I'm determined not to wait until something dreadful plagues my life or those dearest to me before I live with a purpose. I shouldn't be planning on living with fiery goals, I should be living them. Anything can happen to any of us at any time. And it might be me next. Or you. That serves as enough reason for me to get off my couch, and out of my house, and into yours - and it should be for everyone.

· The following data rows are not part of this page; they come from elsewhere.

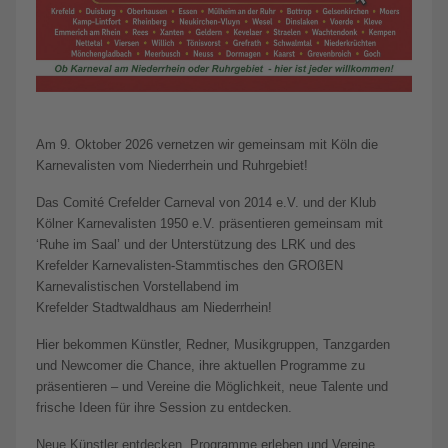
Am 9. Oktober 2026 vernetzen wir gemeinsam mit Köln die
Karnevalisten vom Niederrhein und Ruhrgebiet!
Das Comité Crefelder Carneval von 2014 e.V. und der Klub
Kölner Karnevalisten 1950 e.V. präsentieren gemeinsam mit
‘Ruhe im Saal’ und der Unterstützung des LRK und des
Krefelder Karnevalisten-Stammtisches den GROßEN
Karnevalistischen Vorstellabend im
Krefelder Stadtwaldhaus am Niederrhein!
Hier bekommen Künstler, Redner, Musikgruppen, Tanzgarden
und Newcomer die Chance, ihre aktuellen Programme zu
präsentieren – und Vereine die Möglichkeit, neue Talente und
frische Ideen für ihre Session zu entdecken.
Neue Künstler entdecken, Programme erleben und Vereine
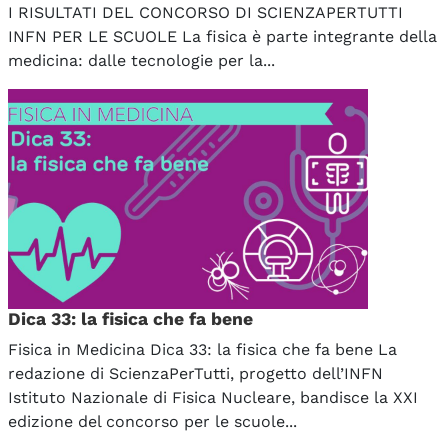
I RISULTATI DEL CONCORSO DI SCIENZAPERTUTTI
INFN PER LE SCUOLE La fisica è parte integrante della
medicina: dalle tecnologie per la...
Dica 33: la fisica che fa bene
Fisica in Medicina Dica 33: la fisica che fa bene La
redazione di ScienzaPerTutti, progetto dell’INFN
Istituto Nazionale di Fisica Nucleare, bandisce la XXI
edizione del concorso per le scuole...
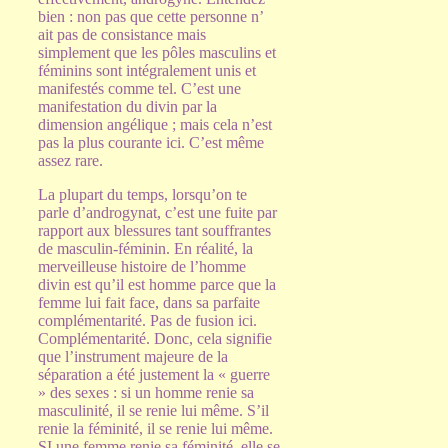
bien : non pas que cette personne n’
ait pas de consistance mais
simplement que les pôles masculins et
féminins sont intégralement unis et
manifestés comme tel. C’est une
manifestation du divin par la
dimension angélique ; mais cela n’est
pas la plus courante ici. C’est même
assez rare.
La plupart du temps, lorsqu’on te
parle d’androgynat, c’est une fuite par
rapport aux blessures tant souffrantes
de masculin-féminin. En réalité, la
merveilleuse histoire de l’homme
divin est qu’il est homme parce que la
femme lui fait face, dans sa parfaite
complémentarité. Pas de fusion ici.
Complémentarité. Donc, cela signifie
que l’instrument majeure de la
séparation a été justement la « guerre
» des sexes : si un homme renie sa
masculinité, il se renie lui même. S’il
renie la féminité, il se renie lui même.
SI une femme renie sa féminité, elle se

Life doesn't last forever...or does it?

6 comments:

Cheri said...

AMEN, Sarah! What a testimony!

Leah Christine Imagery said...

Wow, what a challenge Sarah! I like that.. living intentionally. Just recently I had some similiar thoughts along those lines - how that life is so short. We only have a short time of life here on this earth. If God closes a door on something in our lives, that doesn't mean we should just give up and sit around like a "couch potato", wondering what we should do. ;) I'm challenged once again to seize the time that I do have... and use it to glorify God in whatever means is possible. Isn't that our whole purpose here on this earth??.. to glorify God? I too have had thoughts along the lines of, "Why does it take something like death or a person hearing that they only have a certain amount of time left, to do anything important?" I think it's because it wakes a person up to realize that this life is short.

Wow, thank you for sharing all that Sarah! Love you!